§ **YOUR ASSIGNMENT**:
Go line by line through the data and copy those with the word "chair".

***** DATASET EXCERPTS

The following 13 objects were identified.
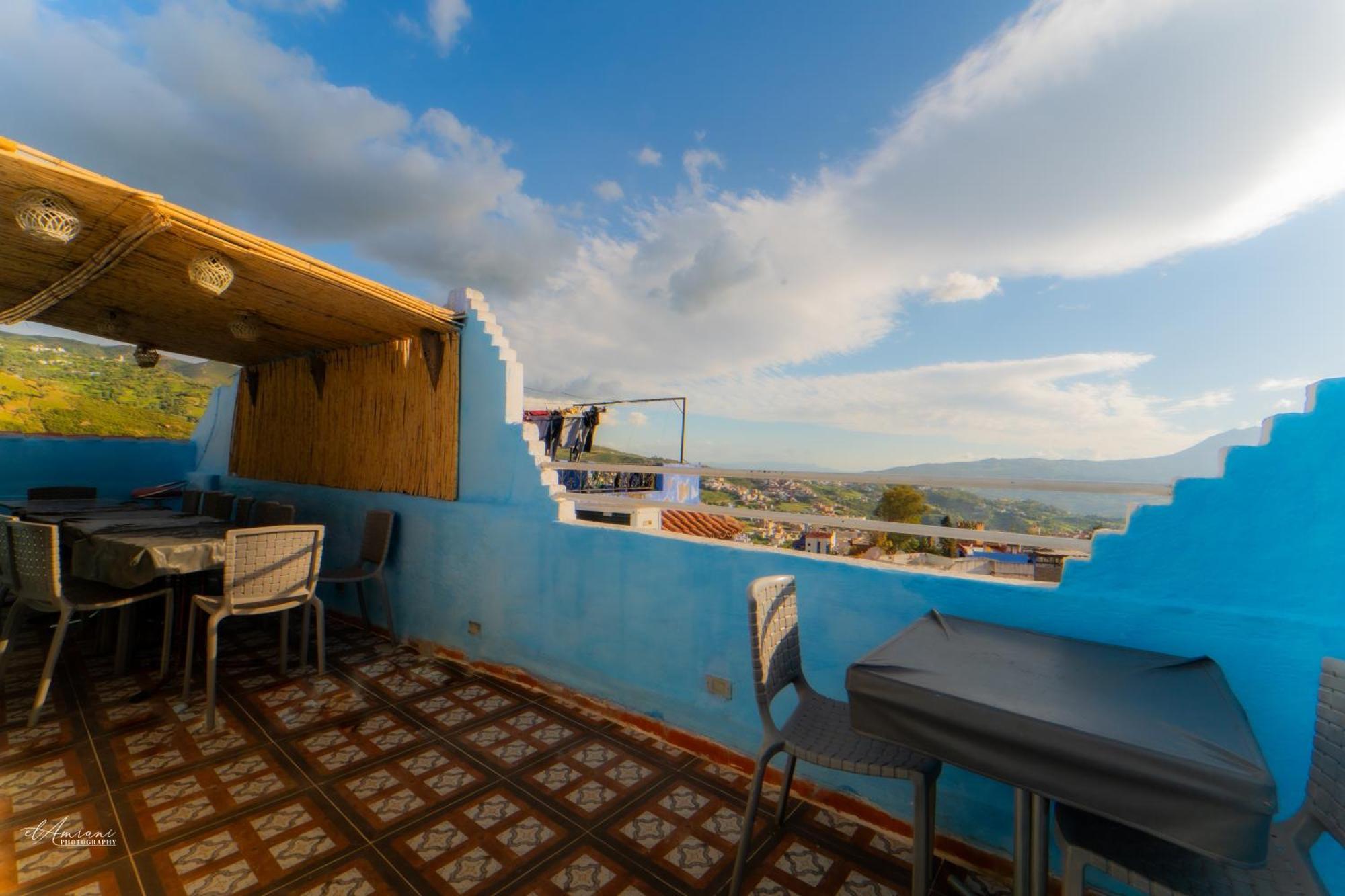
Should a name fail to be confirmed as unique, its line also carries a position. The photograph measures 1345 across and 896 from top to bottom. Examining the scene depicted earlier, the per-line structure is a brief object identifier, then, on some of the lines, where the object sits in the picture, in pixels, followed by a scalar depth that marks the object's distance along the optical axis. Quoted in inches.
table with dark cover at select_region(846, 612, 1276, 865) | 36.1
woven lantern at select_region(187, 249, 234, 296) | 114.1
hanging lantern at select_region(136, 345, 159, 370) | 205.3
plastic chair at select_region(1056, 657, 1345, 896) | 45.9
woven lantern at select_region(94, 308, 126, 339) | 176.9
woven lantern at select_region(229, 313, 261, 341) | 167.2
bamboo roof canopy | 95.1
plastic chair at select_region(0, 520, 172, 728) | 111.9
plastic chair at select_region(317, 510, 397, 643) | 166.2
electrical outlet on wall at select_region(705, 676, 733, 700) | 106.7
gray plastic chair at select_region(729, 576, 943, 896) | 60.9
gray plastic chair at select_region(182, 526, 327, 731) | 119.9
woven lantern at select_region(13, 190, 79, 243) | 90.0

**********

§ **ANSWER TO THIS TASK**:
plastic chair at select_region(1056, 657, 1345, 896) | 45.9
plastic chair at select_region(0, 520, 172, 728) | 111.9
plastic chair at select_region(317, 510, 397, 643) | 166.2
gray plastic chair at select_region(729, 576, 943, 896) | 60.9
gray plastic chair at select_region(182, 526, 327, 731) | 119.9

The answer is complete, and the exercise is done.